# Vous vous êtes un peu monté la tête



## Avi

How would you translate the following sentence:

     Vous vous êtes un peu monté la tête

     Thanks


----------



## MasDel

It means : to give too much importance to something at the point to make an obsession of it or something like that.

i hope this translation is clear enough for you.

Regards


----------



## MasDel

More precisely :

"Se monter la tête" means : to give too much importance to something at the point to make an obsession of it or something like that.
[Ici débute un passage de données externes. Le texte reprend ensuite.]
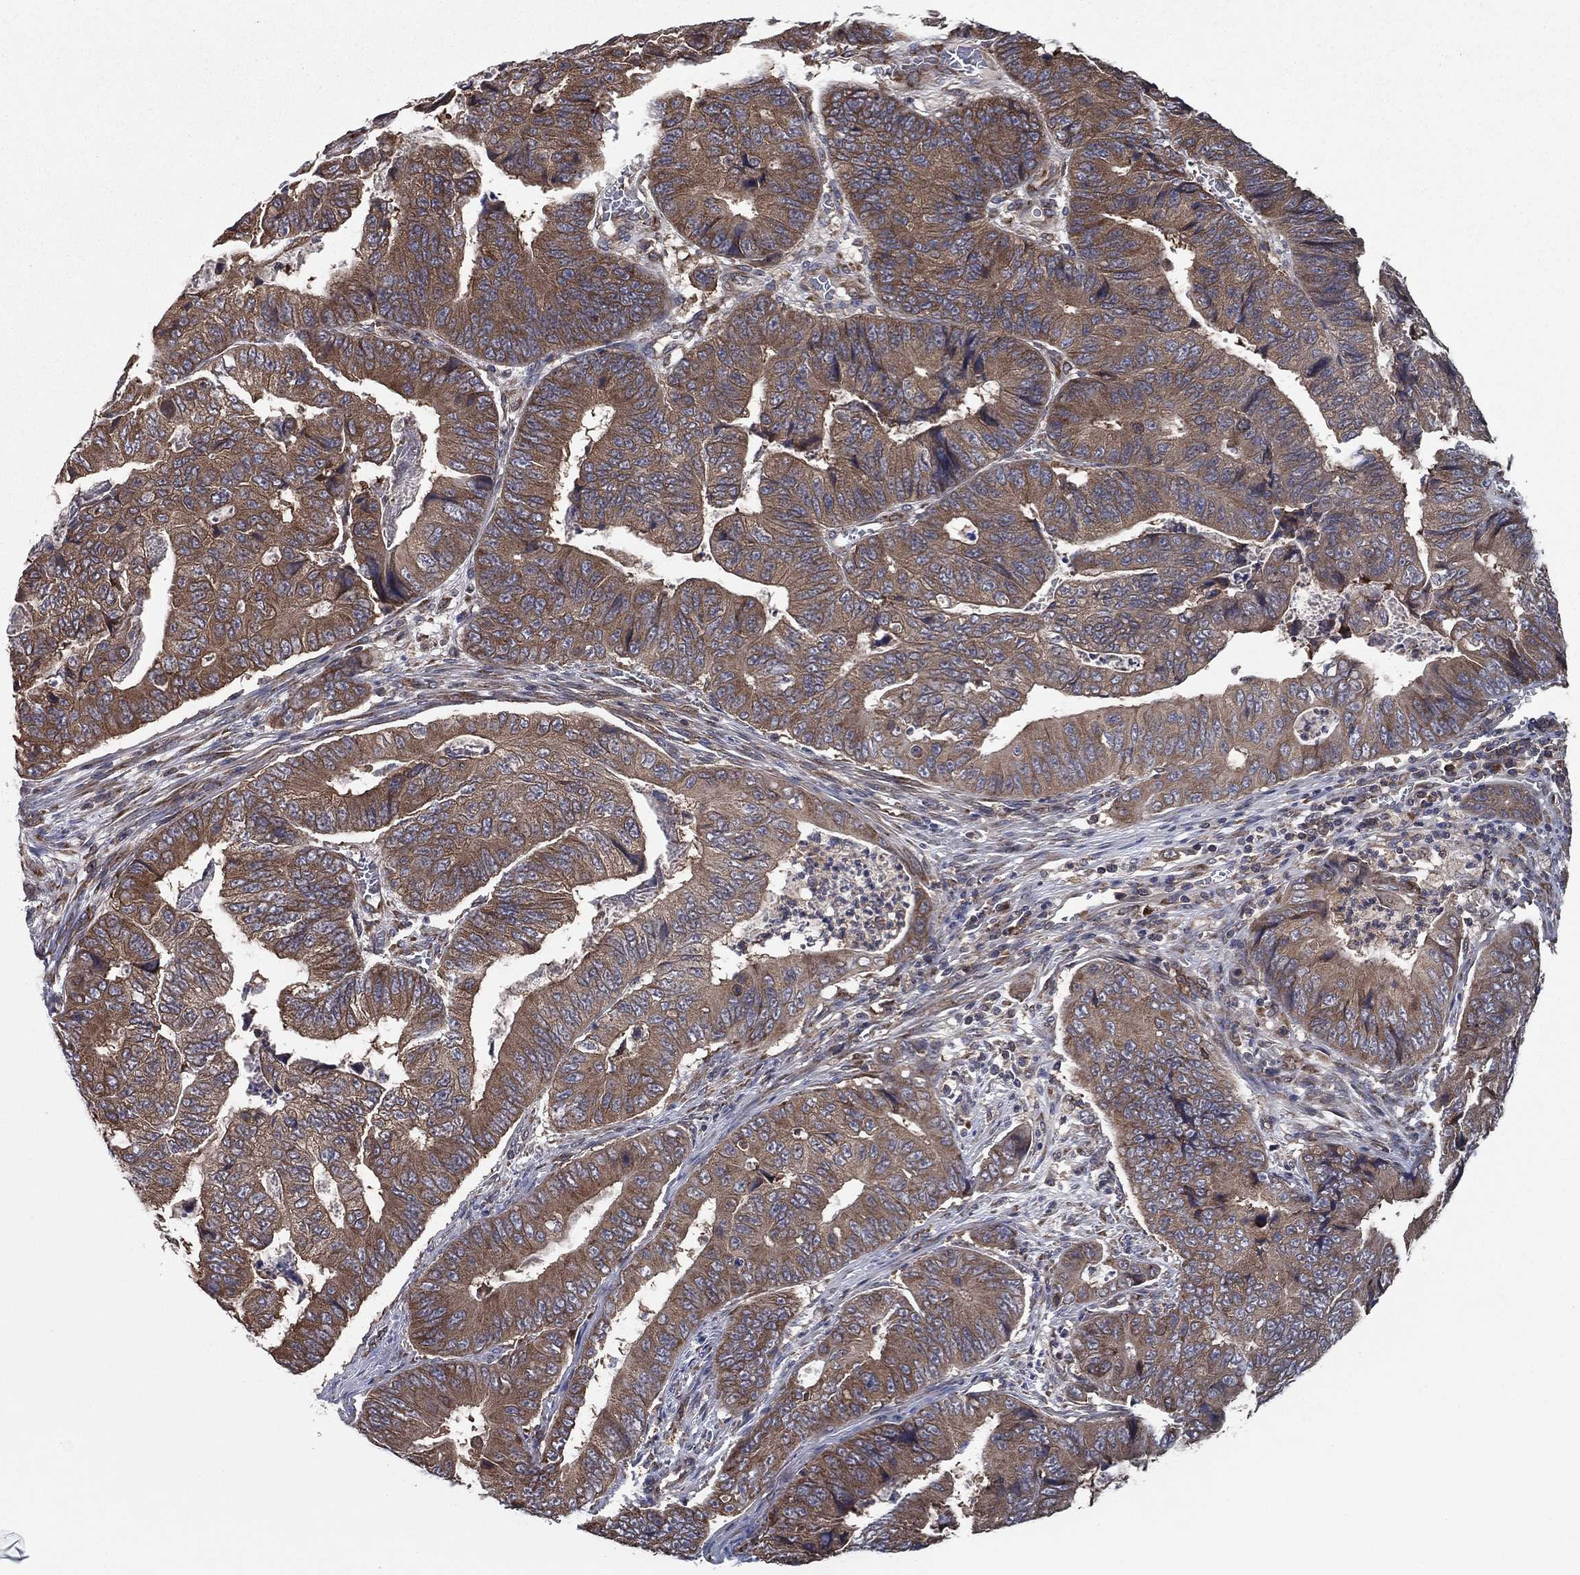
{"staining": {"intensity": "moderate", "quantity": ">75%", "location": "cytoplasmic/membranous"}, "tissue": "colorectal cancer", "cell_type": "Tumor cells", "image_type": "cancer", "snomed": [{"axis": "morphology", "description": "Adenocarcinoma, NOS"}, {"axis": "topography", "description": "Colon"}], "caption": "This is a histology image of immunohistochemistry (IHC) staining of colorectal cancer, which shows moderate staining in the cytoplasmic/membranous of tumor cells.", "gene": "C2orf76", "patient": {"sex": "female", "age": 48}}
"Vous vous êtes monté la tête" = you gave too much importance to...

Regards


----------



## Avi

Thanks a lot.


----------



## zinc

elle est courante, cette expression?


----------



## Cath.S.

> elle est courante, cette expression?


Oui oui, Zinc, très courante. BTW, "se monter la tête" is not slang, it is merely colloquial.


----------



## MasDel

In France, we also say "se prendre la tête".
Examples : "ne te prend pas la tête", "arrête de te prendre la tête", "il se prend la tête", "quelle prise de tête!"


----------



## MasDel

Précision : "se prendre la tête" est plus courant que "se monter la tête" en France; les deux expressions sont correctes, toutefois.


----------



## charlie2

MasDel said:
			
		

> In France, we also say "se prendre la tête".
> Examples : "ne te prend pas la tête", "arrête de te prendre la tête", "il se prend la tête", "quelle prise de tête!"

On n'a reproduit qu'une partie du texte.